Se la Guerra Fredda ha portato a una corsa agli armamenti nucleari, con la cyberwar si assiste a uno sviluppo degli armamentari digitali e un incremento degli attacchi informatici che diventano sempre più potenti e cruenti. E la notizia di qualche ora fa, riguardante la firma di un contratto da quasi un miliardo e mezzo di dollari, potrebbe rappresentare la minaccia tangibile di una guerra informatica a livello globale.
IL PROGETTO
Secondo il sito Defense One, Raytheon, Northrop Grumman e Lockheed Martin sono solo alcune delle aziende di difesa che concorrono per accaparrarsi un progetto dello US Cyber Command del valore di 460.000.000 dollari che si pone l’obiettivo di mutare infrastrutture nemiche cruciali dal punto di vista strategico con dei codici armati. La fase iniziale del progetto dovrebbe sostenere “cyber munizioni di efficacia comune” attraverso lo sviluppo e la distribuzione di “armi informatiche” e il coordinamento con “sviluppatori di strumenti” della spy community.
LA NOVITÀ RISPETTO AI TRADIZIONALI ATTACCHI CYBER
Alcune delle attività più dirette di cyber spionaggio includono l’avvio di “cyber fires” nell’hardware nemico, un nuovo tipo di guerra informatica che si differenzia non poco dai tradizionali attacchi elettronici poiché può rivelarsi una minaccia reale per la vita umana, secondo il documento. Rappresenta una novità perfino rispetto a Stuxnet, il virus informatico creato e appositamente diffuso dal governo USA in collaborazione col governo israeliano nella centrale nucleare iraniana di Natanz, allo scopo di sabotare la centrifuga della centrale tramite l’esecuzione di specifici comandi da inviarsi all’hardware di controllo industriale responsabile della velocità di rotazione delle turbine allo scopo di danneggiarle.
LA REGOLAMENTAZIONE
Il progetto stabilisce anche alcuni requisiti contrattuali, tra cui un minimo di tre anni di esperienza in cyber fires o cyber targeting. Ma questo tipo di guerra informatica non sfugge alla regolamentazione da parte della legge americana. In realtà, queste “braccia digitali” destinate ad uccidere sono esplicitamente sanzionate ai sensi della legge pubblicata recentemente dal Pentagono nel manuale “Law of War”, dove un intero capitolo è dedicato alla guerra informatica.
Attacchi cyber sono ammessi anche se «è certo che dei civili sarebbero uccisi o feriti», spiega il maggiore Charles J. Dunlap, executive director del Duke University’s Center on Law, Ethics and National Security. Che specifica: «Questo è ammesso purché il danno collaterale previsto non sia eccessivo rispetto a ciò che ci si aspetta di guadagnare dal punto di vista militare». «Queste – continua Dunlap – sono essenzialmente le stesse regole che si applicano per gli attacchi che utilizzano bombe o proiettili tradizionali».
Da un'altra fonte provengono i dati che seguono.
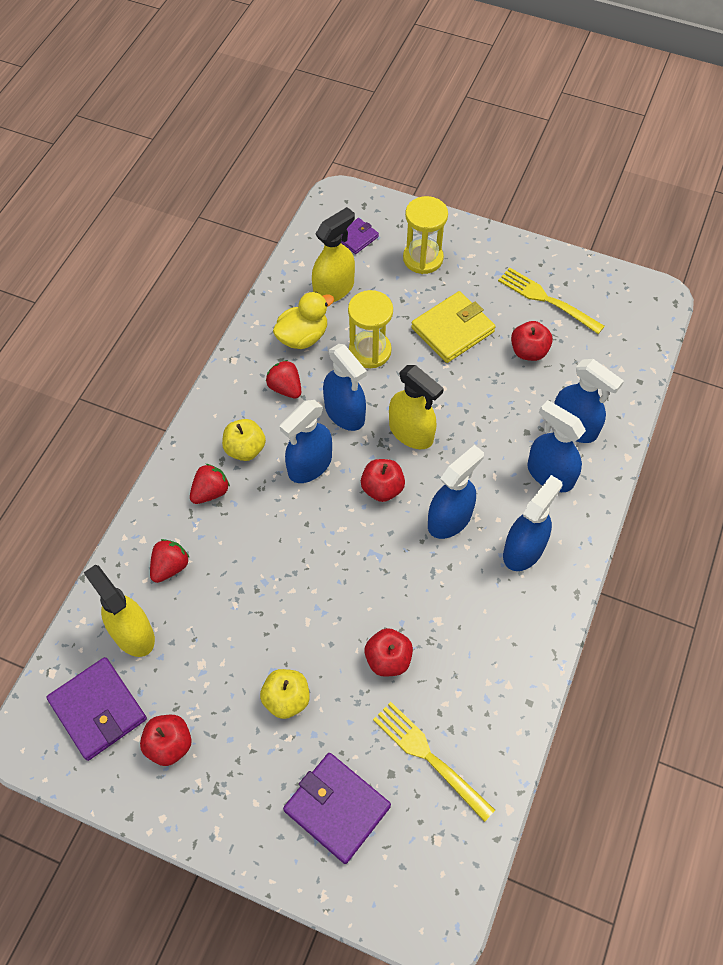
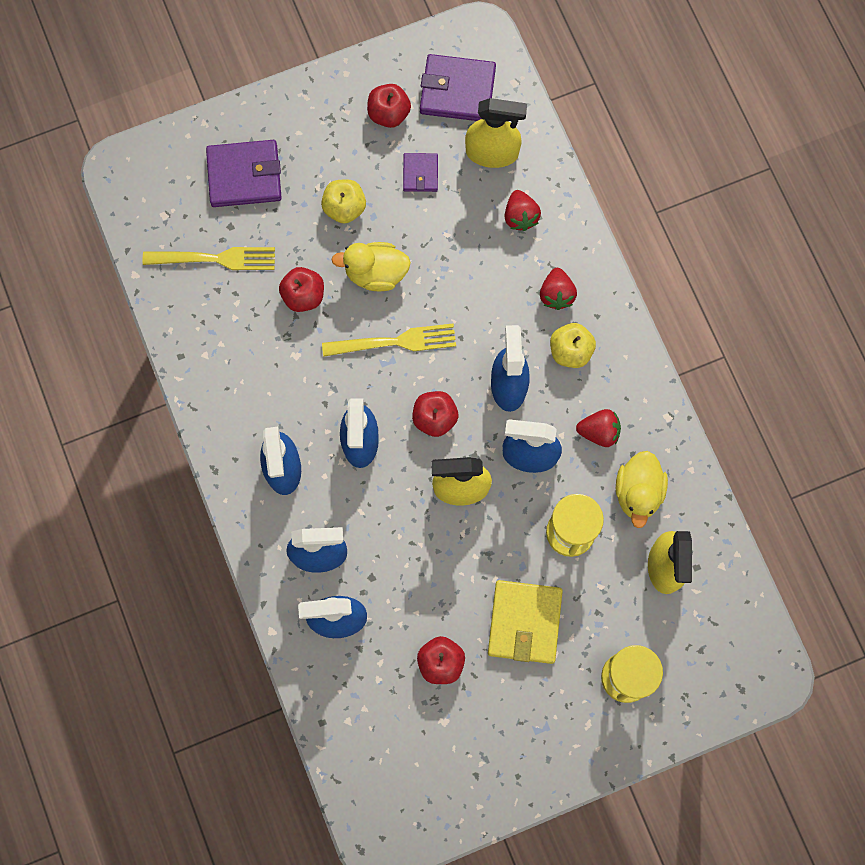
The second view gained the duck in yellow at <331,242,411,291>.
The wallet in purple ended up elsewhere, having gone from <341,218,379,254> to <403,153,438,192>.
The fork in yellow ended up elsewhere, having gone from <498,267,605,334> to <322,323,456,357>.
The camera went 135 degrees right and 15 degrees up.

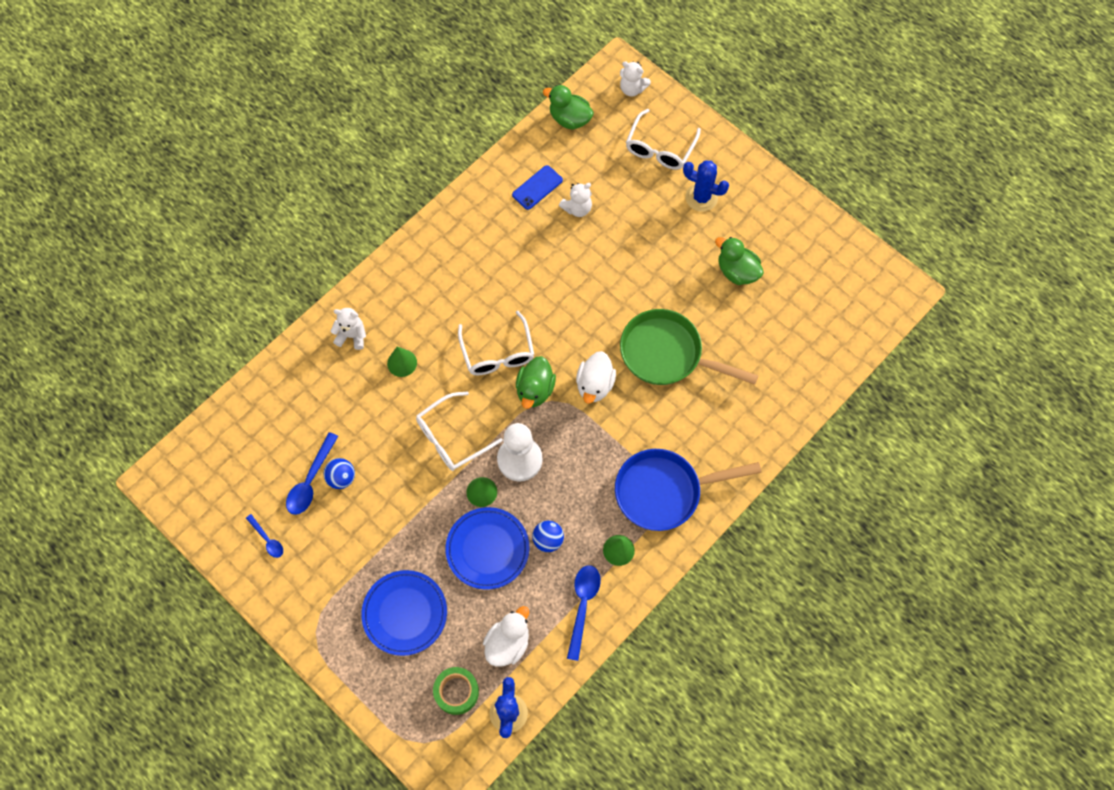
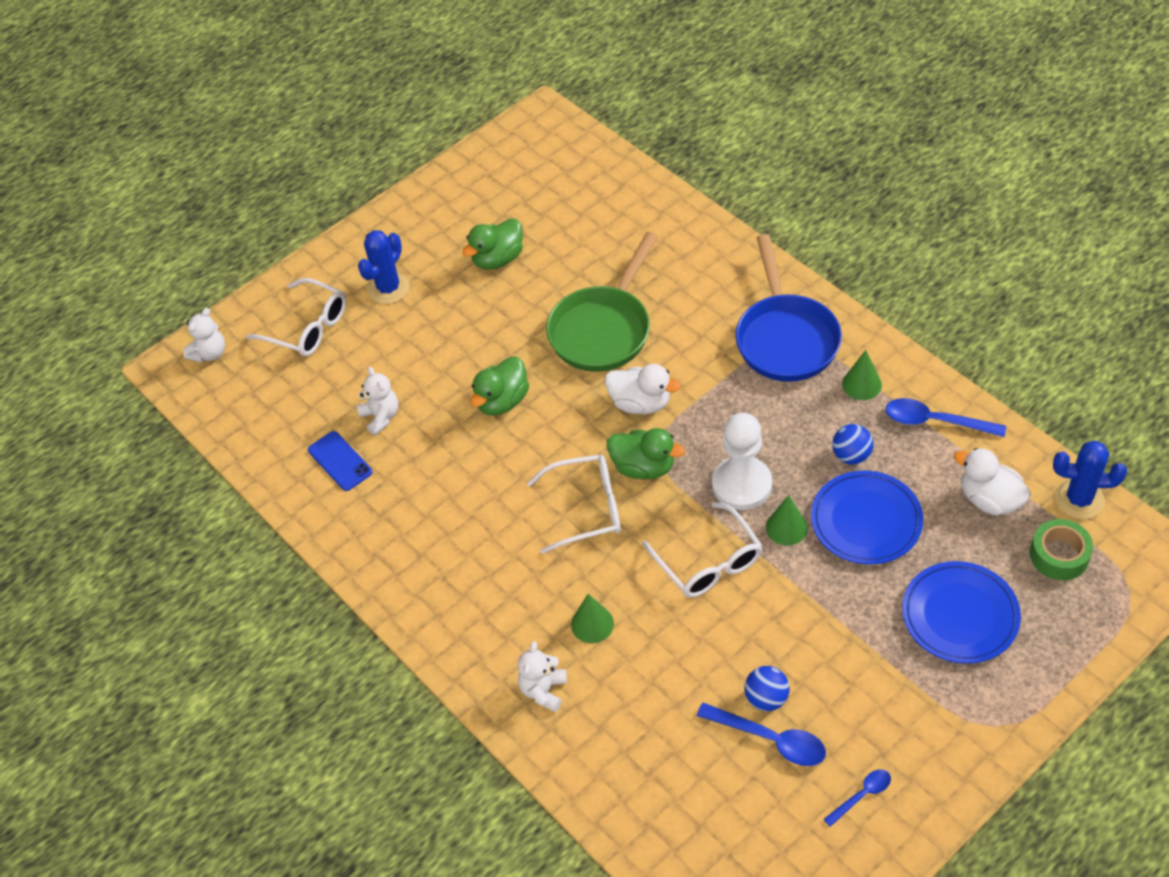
The duck in green ended up elsewhere, having gone from <543,85,594,130> to <470,356,529,416>.
The camera went 80 degrees left and 15 degrees down.

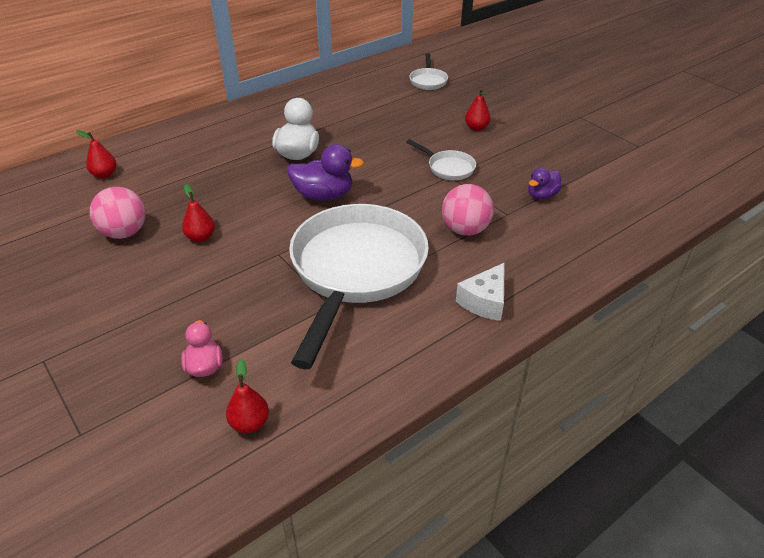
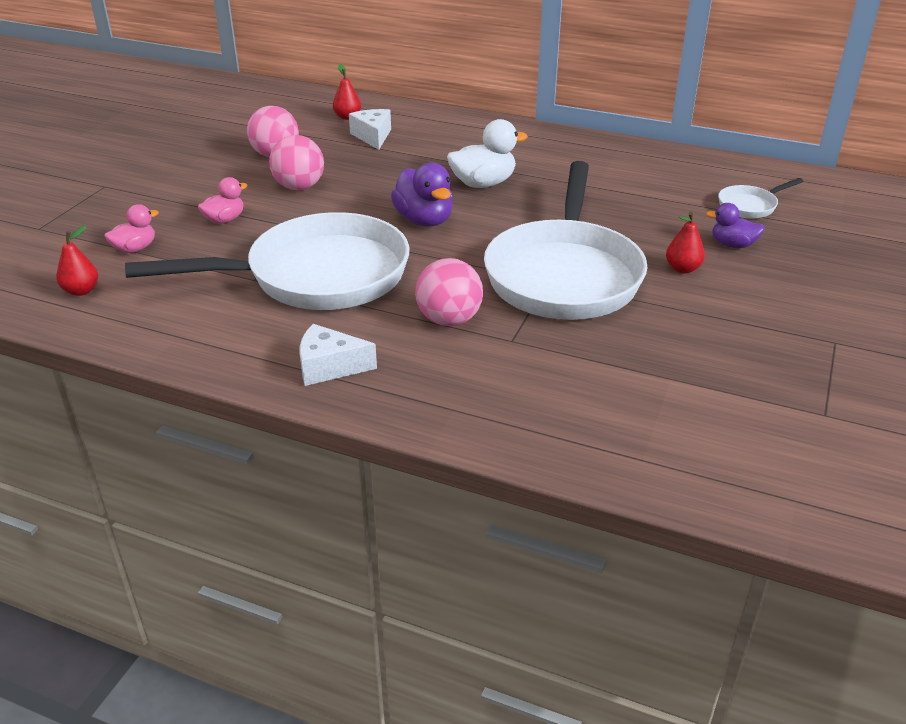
The second view gained the duck in pink at <198,177,248,224>.
The second view gained the cheese in white at <349,109,391,150>.
The duck in purple ended up elsewhere, having gone from <528,168,562,200> to <706,203,765,248>.
Where the pear in red stood at <182,184,215,242>, the ball in pink came to stand at <269,135,324,190>.
The size of the pan in white at <406,139,476,180> changed by a factor of 2.43.
The camera went 60 degrees right and 5 degrees down.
RINFORZARE IL “MUSCOLO CIBERNETICO” USA
La capacità di trasformare le infrastrutture in trappole mortali rientra in una più ampia campagna per rinforzare il “muscolo cibernetico” degli Stati Uniti, che ha dimostrato di essere del tutto impreparato a fronteggiare e sapersi difendere da attacchi di alto profilo, come quello all’Ufficio di gestione del Personale avvenuto lo scorso aprile e che ha messo a repentaglio i dati di oltre 21 milioni di persone.
GLI OBIETTIVI SUL LUNGO PERIODO
Lo US Cyber Command, che è stato creato solo nel 2009, è in fase di reclutamento di 6.200 specialisti che andranno a formare le future squadre di guerra cibernetica sparse in tutto il mondo. Il dovere del comando è di impedire agli hacker stranieri di eseguire attacchi contro obiettivi nazionali, aiutare le truppe da combattimento all’estero e proteggere le proprie reti militari. Volendo fare un confronto con la Cina, secondo Difesa One, questa disporrebbe di almeno 100.000 guerrieri cibernetici.